Benar seperti dugaan saya, sosok yang berjalan kearah saya ternyata pak abdullah, salah seorang warga Desa Ulee Blang, saya kenal betul dengan beliau karena anaknya yang no 2, seangkatan dengan saya saat masih SMP dulu. Sesampainya pak Abdullah ketempat saya berdiri, ia langsung bertanya kepada saya, dengan pertanyaan yang sangat mendasar " kamu mau kemana, dia tanya keperluan dapat ketempat itu, kemudian saya tinggal dimana dan anak siapa" , rentetan pertanyaan ia lakukan dengan tatapan penuh curiga. Saya hanya tersenyum dalam hati melihat tatapan "pak lah" panggilan akrabnya. Namun, saya menjawab semua pertanyaan beliau dengan penuh santu, mendengar penjelasan tentang asal-usul dan maksud serta tujuan saya "pak lah" semakin tenang, apa lagi saat saya menyebutkan nama orang tua saya yang merupakan teman masa kecil pak lah dulu.

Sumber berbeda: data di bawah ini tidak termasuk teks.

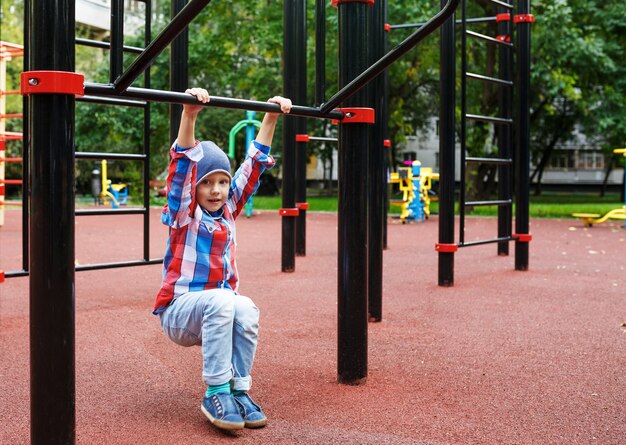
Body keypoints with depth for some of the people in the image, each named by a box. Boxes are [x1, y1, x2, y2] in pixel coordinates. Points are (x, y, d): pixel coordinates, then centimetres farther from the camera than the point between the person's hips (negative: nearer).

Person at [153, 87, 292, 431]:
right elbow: (184, 162, -21)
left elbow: (254, 163, 7)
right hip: (179, 312, -4)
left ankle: (238, 390, -19)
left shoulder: (229, 208, 7)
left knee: (246, 308, -30)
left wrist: (271, 116, 4)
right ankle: (215, 393, -28)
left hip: (219, 310, 4)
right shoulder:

True to my guess, the figure who walked towards me was Mr. Abdullah, one of the villagers of Ulee Blang, I know him well because his son is no 2, as my age when I was in junior high. When I got to Abdullah's place where I stood, he immediately asked me, with a very basic question "where do you want him to ask, where do I go, and where do I live?" He questioned with a suspicious look. I just smiled in my heart to see the gaze "pak lah" his nickname. However, I answered all his questions with a santu, heard explanations about the origin and the purpose and purpose I "pak lah" more calm, what else when I mention the name of my parents who was a childhood friend pack first
Setelah mendengar penjelasan saya, "pak lah" berpamitan mohon diri karena senja semakin tenggelam di ufuk barat, waktu adzan Maghrib segera tiba, ia berlalu meninggalkan saya di tempat itu. Setelah ia pergi dengan sepedanya saya tersenyum menggelengkan kepala tanda tidak percaya dengan apa yang baru saja saya alami. Saya di interograsi oleh orang yang saya kenal sejak kecil, mungkin usianya yang sudah lanjut telah merenggut ingatannya.
After hearing my explanation, "Sir" excused himself excuses as dusk sinks deeper on the western horizon, as the Maghrib adzan arrives soon, he leaves me there. After he left on his bicycle I smiled shook his head in disbelief at what I had just experienced. I was interrogated by someone I knew from childhood, maybe his advanced age had snatched his memory.